Ce grossier matérialisme politique n’est pas l’unique raison des défiances intéressées et du mauvais vouloir témoignés, par la plupart des républicains, aux conservateurs enclins à se rallier à la république. A côté des affaristes, comme disent nos voisins d’Italie, il y a, pour son honneur, dans le parti républicain (et parfois tous deux s’entremêlent bizarrement dans le même homme), des idéalistes. Pour eux, la république n’est pas seulement la nourrice aux mamelles pleines, mais la déesse au front étoilé qui doit transfigurer la France et l’humanité. Ils lui rendent un culte dont ils sont les prêtres ; ils appellent les peuples à la venir adorer ; mais ils ne laissent approcher que les croyans, ceux qui acceptent leur credo ; ils écartent du temple, avec un soin jaloux, les profanes, les tièdes, les mécréans suspects d’hétérodoxie. Ils tiennent à maintenir la pureté de la doctrine.
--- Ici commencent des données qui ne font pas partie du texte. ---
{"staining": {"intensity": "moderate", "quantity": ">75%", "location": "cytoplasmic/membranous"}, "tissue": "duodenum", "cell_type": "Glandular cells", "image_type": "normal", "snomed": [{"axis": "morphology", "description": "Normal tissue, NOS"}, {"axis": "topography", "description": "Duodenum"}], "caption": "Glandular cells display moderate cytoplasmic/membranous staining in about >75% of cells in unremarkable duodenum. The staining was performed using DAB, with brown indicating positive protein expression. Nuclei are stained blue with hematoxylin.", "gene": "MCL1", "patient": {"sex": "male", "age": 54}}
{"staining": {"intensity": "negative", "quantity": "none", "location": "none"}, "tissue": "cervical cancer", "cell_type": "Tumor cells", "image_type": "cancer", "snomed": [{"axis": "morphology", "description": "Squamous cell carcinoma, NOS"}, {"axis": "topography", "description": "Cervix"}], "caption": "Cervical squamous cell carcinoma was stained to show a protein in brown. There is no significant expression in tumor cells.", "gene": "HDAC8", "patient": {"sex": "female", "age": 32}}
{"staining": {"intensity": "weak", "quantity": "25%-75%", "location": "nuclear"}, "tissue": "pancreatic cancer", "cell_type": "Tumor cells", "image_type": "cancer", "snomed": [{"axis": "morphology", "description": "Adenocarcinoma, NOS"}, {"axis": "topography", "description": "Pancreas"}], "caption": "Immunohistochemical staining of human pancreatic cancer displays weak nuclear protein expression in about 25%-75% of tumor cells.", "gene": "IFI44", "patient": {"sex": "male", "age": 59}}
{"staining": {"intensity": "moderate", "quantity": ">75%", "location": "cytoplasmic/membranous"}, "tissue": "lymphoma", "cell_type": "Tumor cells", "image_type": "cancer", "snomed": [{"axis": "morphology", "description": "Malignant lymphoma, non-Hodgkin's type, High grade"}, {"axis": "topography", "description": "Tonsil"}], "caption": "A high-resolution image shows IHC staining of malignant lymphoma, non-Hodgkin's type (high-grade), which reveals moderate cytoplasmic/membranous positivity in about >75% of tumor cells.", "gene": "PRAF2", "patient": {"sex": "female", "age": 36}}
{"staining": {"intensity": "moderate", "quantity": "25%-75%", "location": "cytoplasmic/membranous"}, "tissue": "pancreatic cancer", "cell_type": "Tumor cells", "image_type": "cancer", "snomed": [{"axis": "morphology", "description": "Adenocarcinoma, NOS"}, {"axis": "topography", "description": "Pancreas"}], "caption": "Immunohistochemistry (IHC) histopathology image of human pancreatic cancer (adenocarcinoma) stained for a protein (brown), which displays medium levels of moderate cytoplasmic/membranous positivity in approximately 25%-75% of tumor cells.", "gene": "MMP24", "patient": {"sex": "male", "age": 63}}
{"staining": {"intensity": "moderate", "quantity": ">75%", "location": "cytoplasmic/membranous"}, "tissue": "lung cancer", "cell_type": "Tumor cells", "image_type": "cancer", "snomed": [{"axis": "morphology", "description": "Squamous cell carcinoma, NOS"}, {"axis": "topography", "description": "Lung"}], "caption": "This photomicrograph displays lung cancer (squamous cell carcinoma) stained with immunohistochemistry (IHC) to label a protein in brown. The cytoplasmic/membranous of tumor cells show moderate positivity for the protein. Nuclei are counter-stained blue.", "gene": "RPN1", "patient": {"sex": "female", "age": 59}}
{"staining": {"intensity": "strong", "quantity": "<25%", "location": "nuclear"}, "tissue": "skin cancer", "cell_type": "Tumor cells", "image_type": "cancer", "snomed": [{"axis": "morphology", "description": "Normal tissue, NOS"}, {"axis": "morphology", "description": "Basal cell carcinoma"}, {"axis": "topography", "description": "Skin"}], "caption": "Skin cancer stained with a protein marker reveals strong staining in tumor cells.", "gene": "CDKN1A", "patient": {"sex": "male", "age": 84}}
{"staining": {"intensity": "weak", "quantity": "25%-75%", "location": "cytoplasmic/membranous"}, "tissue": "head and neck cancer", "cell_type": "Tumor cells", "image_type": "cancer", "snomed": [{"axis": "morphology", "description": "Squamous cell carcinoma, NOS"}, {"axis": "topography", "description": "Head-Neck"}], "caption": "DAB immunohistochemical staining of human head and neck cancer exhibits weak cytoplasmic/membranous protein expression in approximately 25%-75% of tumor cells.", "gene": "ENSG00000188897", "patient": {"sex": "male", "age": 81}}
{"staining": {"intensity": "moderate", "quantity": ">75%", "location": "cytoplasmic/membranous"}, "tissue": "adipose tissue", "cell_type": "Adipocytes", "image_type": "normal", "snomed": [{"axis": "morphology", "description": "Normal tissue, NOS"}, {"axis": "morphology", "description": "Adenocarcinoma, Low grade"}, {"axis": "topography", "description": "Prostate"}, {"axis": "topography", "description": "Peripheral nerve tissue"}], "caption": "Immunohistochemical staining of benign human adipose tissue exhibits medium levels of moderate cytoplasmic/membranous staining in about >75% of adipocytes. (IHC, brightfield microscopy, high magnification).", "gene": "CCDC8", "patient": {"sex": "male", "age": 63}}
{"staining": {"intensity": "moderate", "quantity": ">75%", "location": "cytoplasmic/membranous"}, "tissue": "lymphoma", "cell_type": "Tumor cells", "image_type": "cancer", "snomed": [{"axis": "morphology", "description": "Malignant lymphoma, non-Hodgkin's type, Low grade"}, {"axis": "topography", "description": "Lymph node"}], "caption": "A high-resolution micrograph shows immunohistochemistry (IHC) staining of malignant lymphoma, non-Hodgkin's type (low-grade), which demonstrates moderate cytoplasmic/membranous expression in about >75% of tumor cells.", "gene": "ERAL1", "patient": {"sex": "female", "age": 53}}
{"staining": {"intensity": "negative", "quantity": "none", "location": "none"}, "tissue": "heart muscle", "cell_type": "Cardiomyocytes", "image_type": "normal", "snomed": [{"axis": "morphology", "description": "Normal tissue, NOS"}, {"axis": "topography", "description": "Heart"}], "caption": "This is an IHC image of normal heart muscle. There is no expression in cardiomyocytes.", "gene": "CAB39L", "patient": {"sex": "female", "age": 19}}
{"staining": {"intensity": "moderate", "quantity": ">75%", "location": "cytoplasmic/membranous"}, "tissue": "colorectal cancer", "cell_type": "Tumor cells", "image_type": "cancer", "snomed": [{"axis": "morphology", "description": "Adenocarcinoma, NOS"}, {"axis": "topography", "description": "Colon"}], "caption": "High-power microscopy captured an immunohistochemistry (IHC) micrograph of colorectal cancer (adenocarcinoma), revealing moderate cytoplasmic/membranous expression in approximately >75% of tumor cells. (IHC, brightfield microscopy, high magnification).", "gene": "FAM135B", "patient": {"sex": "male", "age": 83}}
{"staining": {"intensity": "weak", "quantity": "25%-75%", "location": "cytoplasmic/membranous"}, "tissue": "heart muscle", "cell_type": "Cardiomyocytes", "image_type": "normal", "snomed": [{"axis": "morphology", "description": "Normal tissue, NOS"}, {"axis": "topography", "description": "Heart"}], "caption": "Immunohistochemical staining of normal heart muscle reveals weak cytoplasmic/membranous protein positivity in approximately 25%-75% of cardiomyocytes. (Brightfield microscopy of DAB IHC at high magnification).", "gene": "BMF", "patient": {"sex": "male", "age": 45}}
Lors de la mort de M. le comte de Chambord, la république eût pu, sans trop de peine, rallier nombre de légitimistes ; ainsi dans le clergé et parmi les familles avant tout catholiques. J’ai vu des républicains s’en inquiéter. — La république, écrivait un journal opportuniste de mon département, court un grave danger ; elle risque de voir les cléricaux et les royalistes, défians de l’orléanisme, venir à elle pour chercher à l’attirer à eux. Quel malheur pour l’humanité, si notre belle république devait jamais tomber aux mains des obscurantistes ! Mieux vaut mille fois avoir ces gens-là pour ennemis que pour alliés. — Si peu de républicains sont assez ingénus, ou se connaissent assez, pour se confesser aussi franchement, beaucoup, à leur insu, raisonnent à peu près de même. Pour eux, la république n’est pas un gouvernement comme un autre. Elle a une mission qu’elle ne saurait renier, et qui embrasse le spirituel, non moins que le temporel. C’est une religion ; pour y être admis, il faut en professer le dogme. Il n’est pas bon de laisser franchir la porte à des néophytes qui n’ont pas la foi, et qui ne veulent pénétrer dans le sanctuaire que pour en changer les dieux.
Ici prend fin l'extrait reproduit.